■ **Work required**:
Present every line of the records below as a single numbered list, omitting the blank lines and leaving the pictures out.
*** Begin section ***
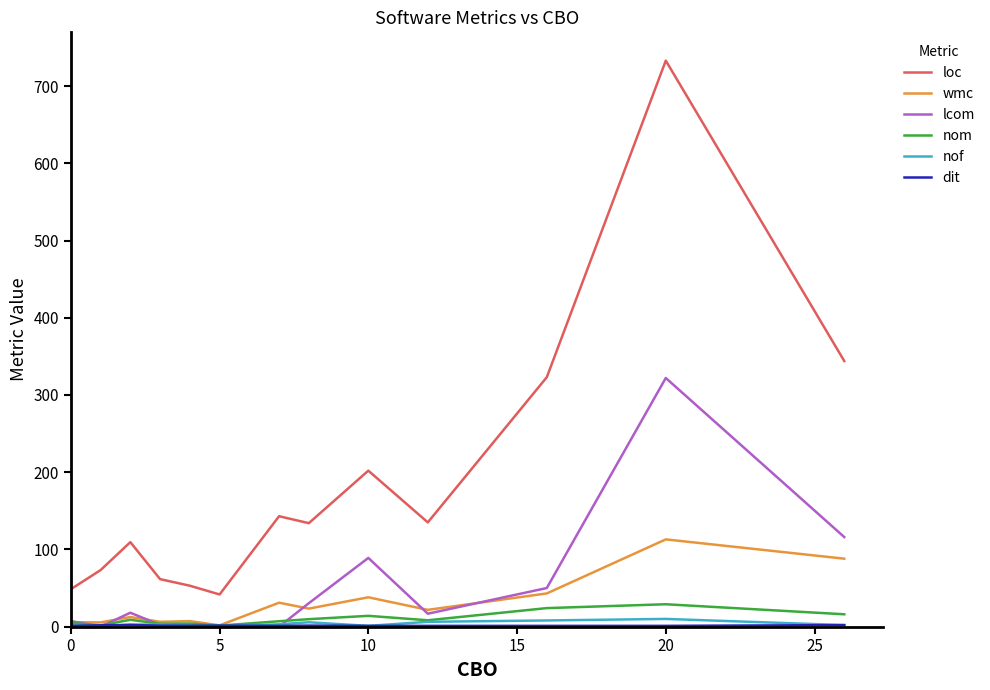

Which series has the widest spread of values?

loc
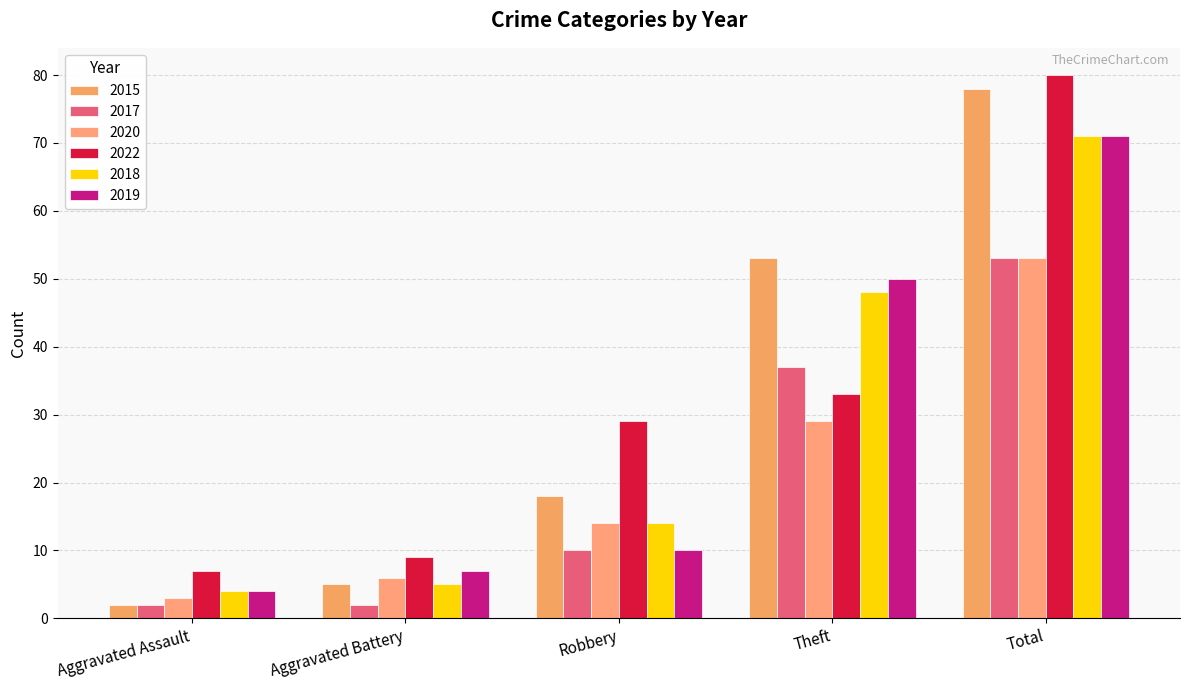

What is the difference between the second highest and second lowest values in the 2020 series?

23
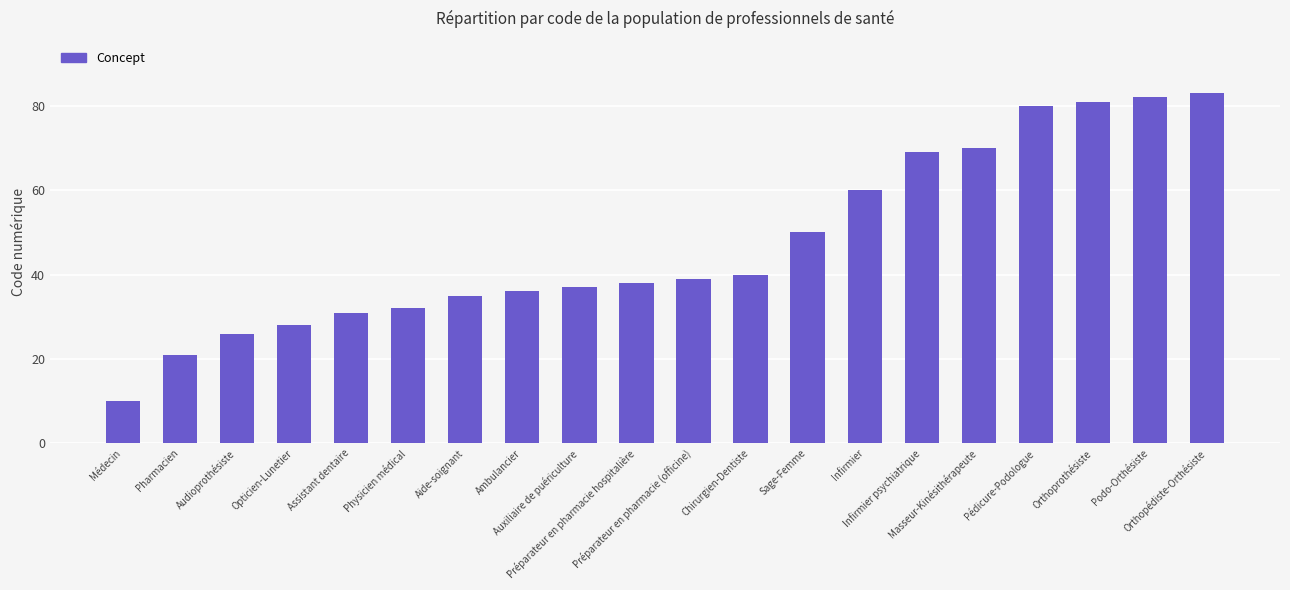

Where is the data nearest to the value 46?

Sage-Femme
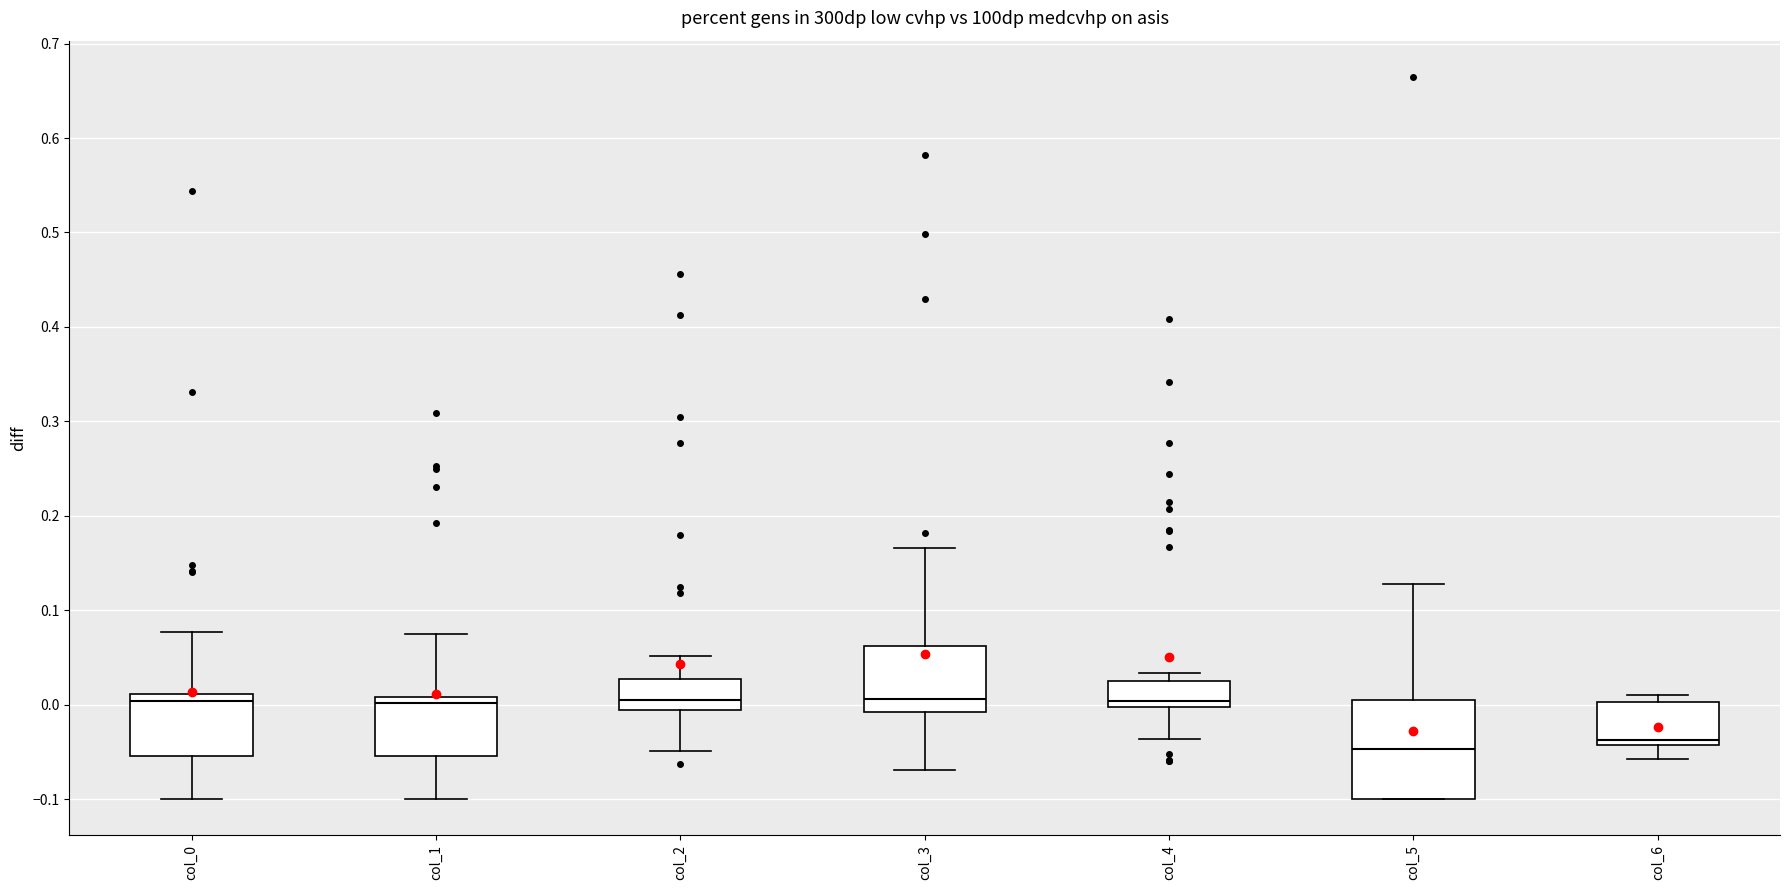

Where is the lower edge of the box for col_6 on the y-axis? The values are not printed on the chart, so give them approximately, as read against the axis.

-0.04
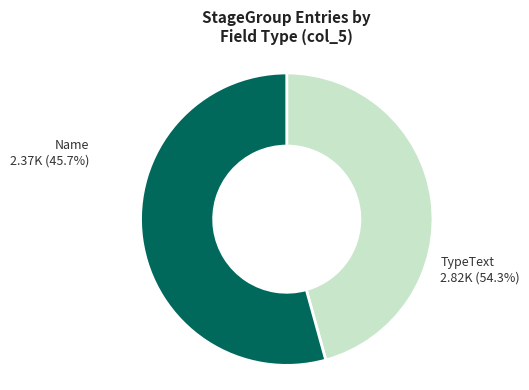

What is the ratio of the value at TypeText to the value at Name?

1.2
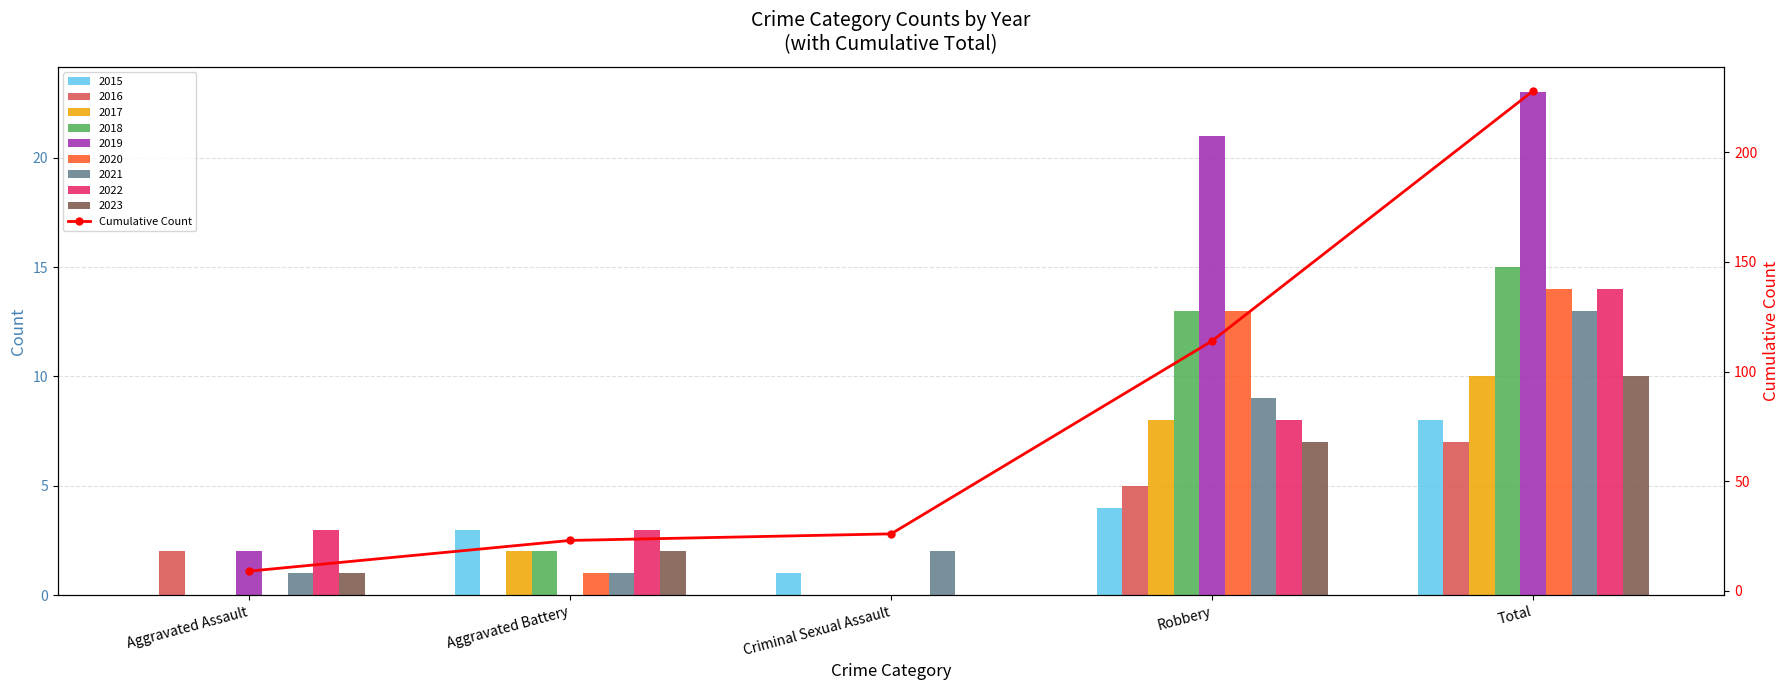

Does the chart contain stacked bars?

No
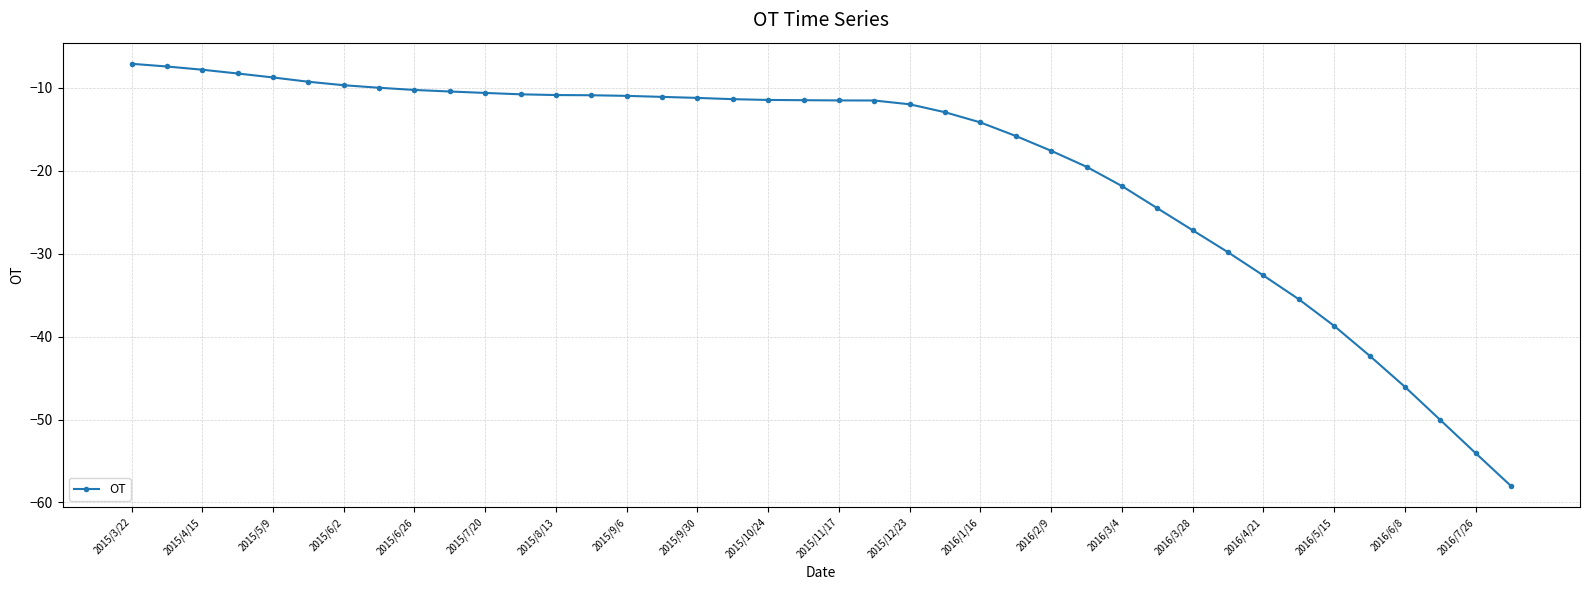

What is the maximum value shown in the chart?

-7.1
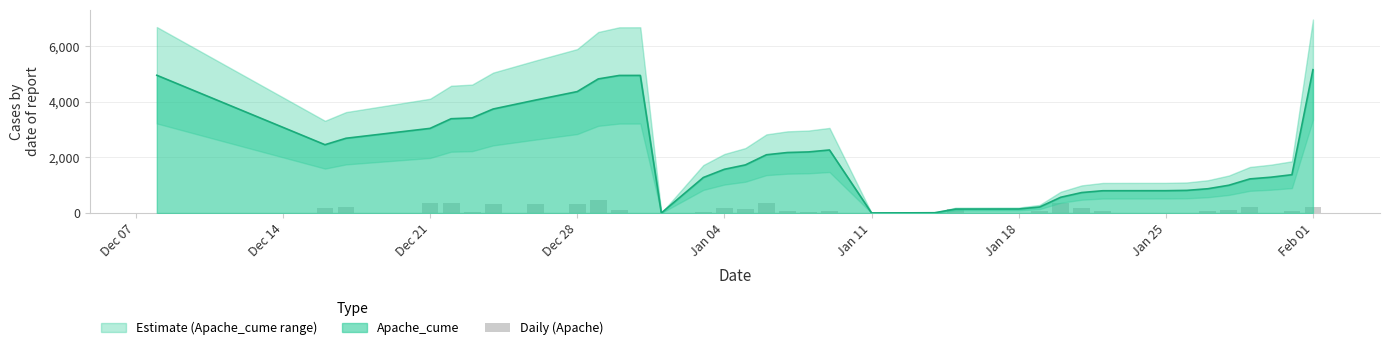

Does the chart contain any negative values?

No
*** End section ***
■ **Task response**:
1. Which series has the widest spread of values?
2. loc
3. What is the difference between the second highest and second lowest values in the 2020 series?
4. 23
5. Where is the data nearest to the value 46?
6. Sage-Femme
7. Where is the lower edge of the box for col_6 on the y-axis? The values are not printed on the chart, so give them approximately, as read against the axis.
8. -0.04
9. What is the ratio of the value at TypeText to the value at Name?
10. 1.2
11. Does the chart contain stacked bars?
12. No
13. What is the maximum value shown in the chart?
14. -7.1
15. Does the chart contain any negative values?
16. No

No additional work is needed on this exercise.